> _WHAT TO PRODUCE_: Wherever the string "valid" turns up in the data, copy the whole line.

> _Design files in text formats_:
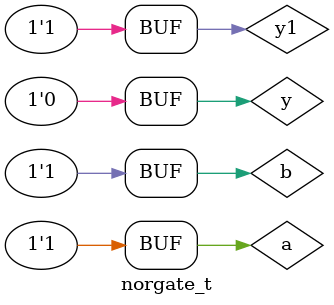
<source format=v>
module norgate_t;
reg a,b;
wire y1;
or norgate_t(y1,a,b);
not norgate_t(y,y1);
initial		
begin
#10 a=0;b=0;
#10 a=0;b=1;
#10 a=1;b=0;
#10 a=1;b=1;
end
initial
begin					
$monitor($time,"a=%b, b=%b, y=%b",a,b,y); 
end
initial
begin
$dumpfile("nor.vcd");	
$dumpvars(0,norgate_t);		
end
endmodule 
</source>
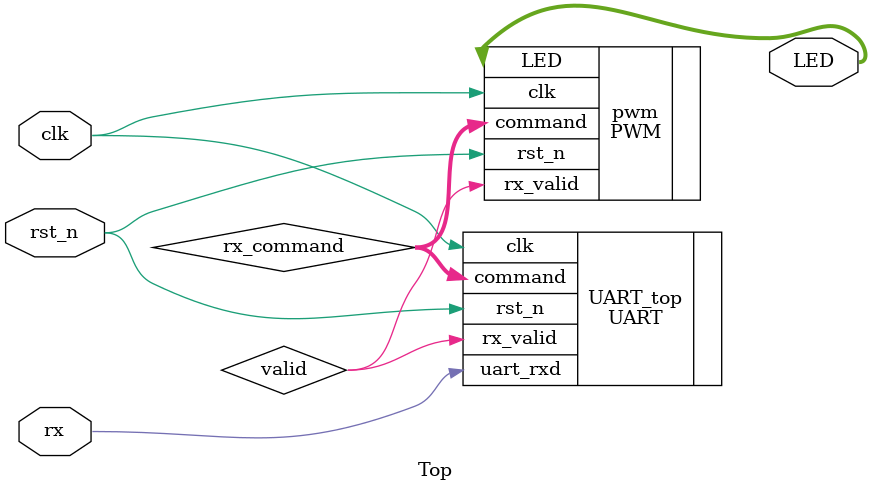
<source format=v>
module Top
#(
	parameter CLK_HZ = 100_000_000,
	parameter BIT_RATE = 256000,
	parameter PAYLOAD_BITS = 8
)
(
	input clk,
	input rst_n,
	input rx,
	output [2:0] LED
);

wire [7:0] rx_command;
wire valid;

UART #(.BIT_RATE(BIT_RATE), .PAYLOAD_BITS(PAYLOAD_BITS), .CLK_HZ(CLK_HZ)) UART_top
(
	.clk(clk),
	.rst_n(rst_n),
	.uart_rxd(rx),
	.command(rx_command),
	.rx_valid(valid)
);

PWM pwm
(
	.clk(clk),
	.rst_n(rst_n),
	.command(rx_command),
	.rx_valid(valid),
	.LED(LED)
);

endmodule
</source>
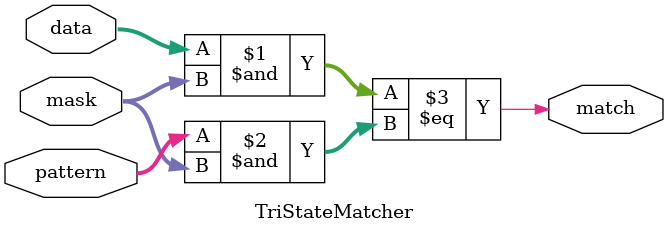
<source format=sv>
module TriStateMatcher #(parameter WIDTH=8) (
    input [WIDTH-1:0] data,
    input [WIDTH-1:0] pattern,
    input [WIDTH-1:0] mask, // 0=无关位
    output match
);
assign match = ((data & mask) == (pattern & mask));
endmodule

</source>
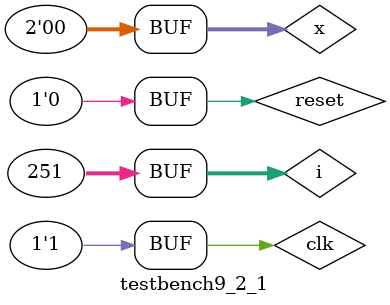
<source format=v>
`timescale 1ns / 1ps


module testbench9_2_1(

    );
    reg [1:0] x;
    reg clk, reset;
    wire yout;
    integer i;
    wire [3:0] state;
    
    FSM9_2_1 DUT (.x(x), .yout(yout), .clk(clk), .reset(reset), .state1(state));
    
    integer i;
    initial clk = 1;
    initial reset = 1;
    initial x = 0;
    initial
    begin
    for(i = 0; i < 251; i = i + 1)
        begin
        if (i % 5 == 0)
            clk = ~clk;
        if (i == 20 || i == 180)
            reset = 0;
        if (i == 170)
            reset = 1;  
        if(i == 40 || i == 100 || i == 150)
            x = 2'b11;
        if(i == 50 || i == 80 || i == 140 || i == 190)
            x = 2'b10;       
        if(i == 60 || i == 90 || i == 110 || i == 130 || i == 160 || i == 220)
            x = 2'b00;
        if(i == 120)
            x = 2'b01;
        #1 clk = clk;
         end
    end
endmodule

</source>
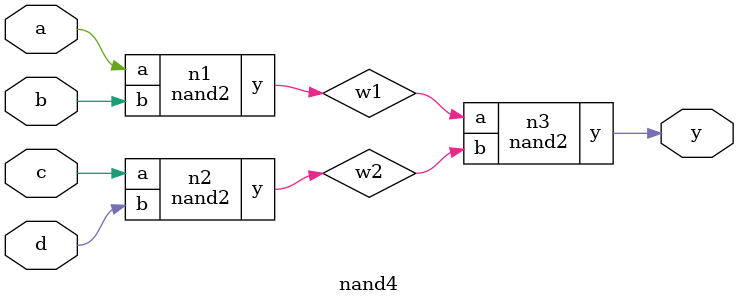
<source format=sv>
module top_module(
  input [7:0] p1, 
  output p1y, 
  input [7:0] p2, 
  output p2y
);

  wire nand1_out;
  wire nand2_out;

  nand4 nand1(p1[0], p1[1], p1[2], p1[3], nand1_out);
  nand4 nand2(p2[0], p2[1], p2[2], p2[3], nand2_out);

  nand2 nand3(nand1_out, nand2_out, p1y);
  nand2 nand4(nand1_out, nand2_out, p2y);

endmodule
module nand2(input a, input b, output y);
  assign y = ~(a & b);
endmodule
module nand4(input a, input b, input c, input d, output y);
  wire w1, w2;

  nand2 n1(a, b, w1);
  nand2 n2(c, d, w2);
  nand2 n3(w1, w2, y);

endmodule

</source>
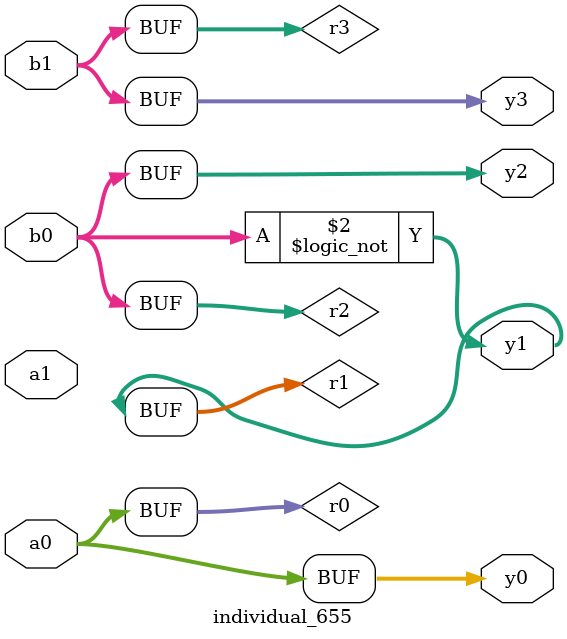
<source format=sv>
module individual_655(input logic [15:0] a1, input logic [15:0] a0, input logic [15:0] b1, input logic [15:0] b0, output logic [15:0] y3, output logic [15:0] y2, output logic [15:0] y1, output logic [15:0] y0);
logic [15:0] r0, r1, r2, r3; 
 always@(*) begin 
	 r0 = a0; r1 = a1; r2 = b0; r3 = b1; 
 	 r1 = ! b0 ;
 	 y3 = r3; y2 = r2; y1 = r1; y0 = r0; 
end
endmodule
</source>
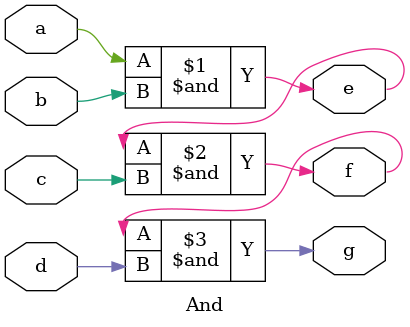
<source format=v>
`timescale 1ns / 1ps


module And(
    input a, b, c, d,
    output e, f, g
    );
    
    assign e = a & b;
    assign f = e & c;
    assign g = f & d;
    
endmodule

</source>
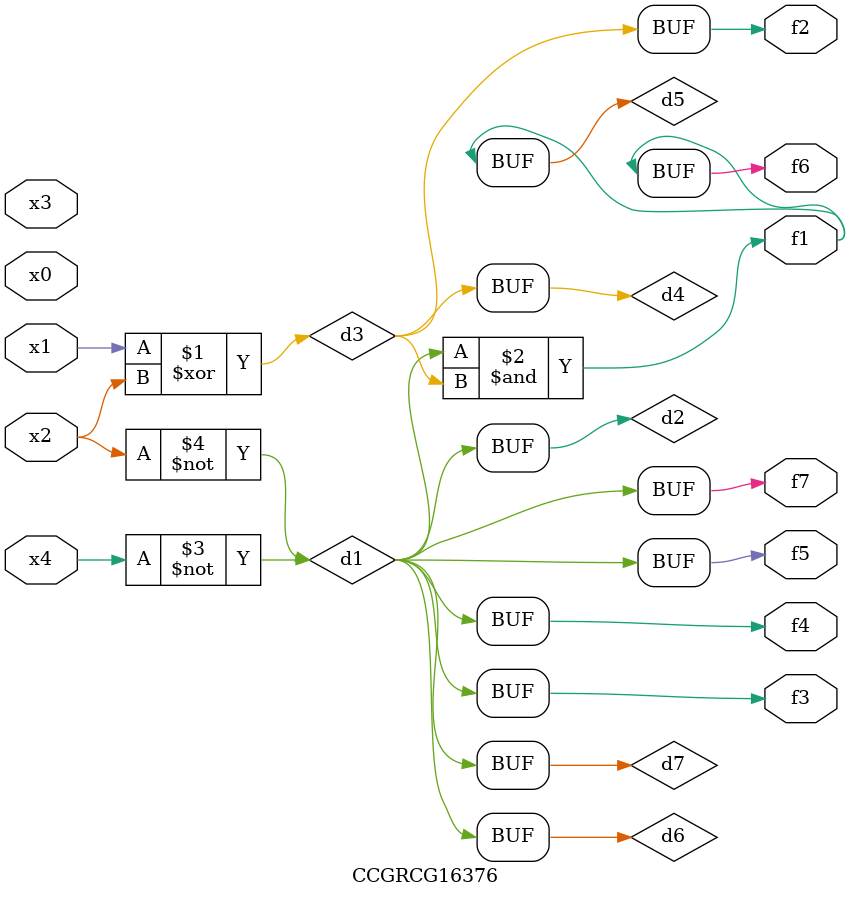
<source format=v>
module CCGRCG16376(
	input x0, x1, x2, x3, x4,
	output f1, f2, f3, f4, f5, f6, f7
);

	wire d1, d2, d3, d4, d5, d6, d7;

	not (d1, x4);
	not (d2, x2);
	xor (d3, x1, x2);
	buf (d4, d3);
	and (d5, d1, d3);
	buf (d6, d1, d2);
	buf (d7, d2);
	assign f1 = d5;
	assign f2 = d4;
	assign f3 = d7;
	assign f4 = d7;
	assign f5 = d7;
	assign f6 = d5;
	assign f7 = d7;
endmodule

</source>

> _ANSWER SECTION_:
wire valid;
	.rx_valid(valid)
	.rx_valid(valid),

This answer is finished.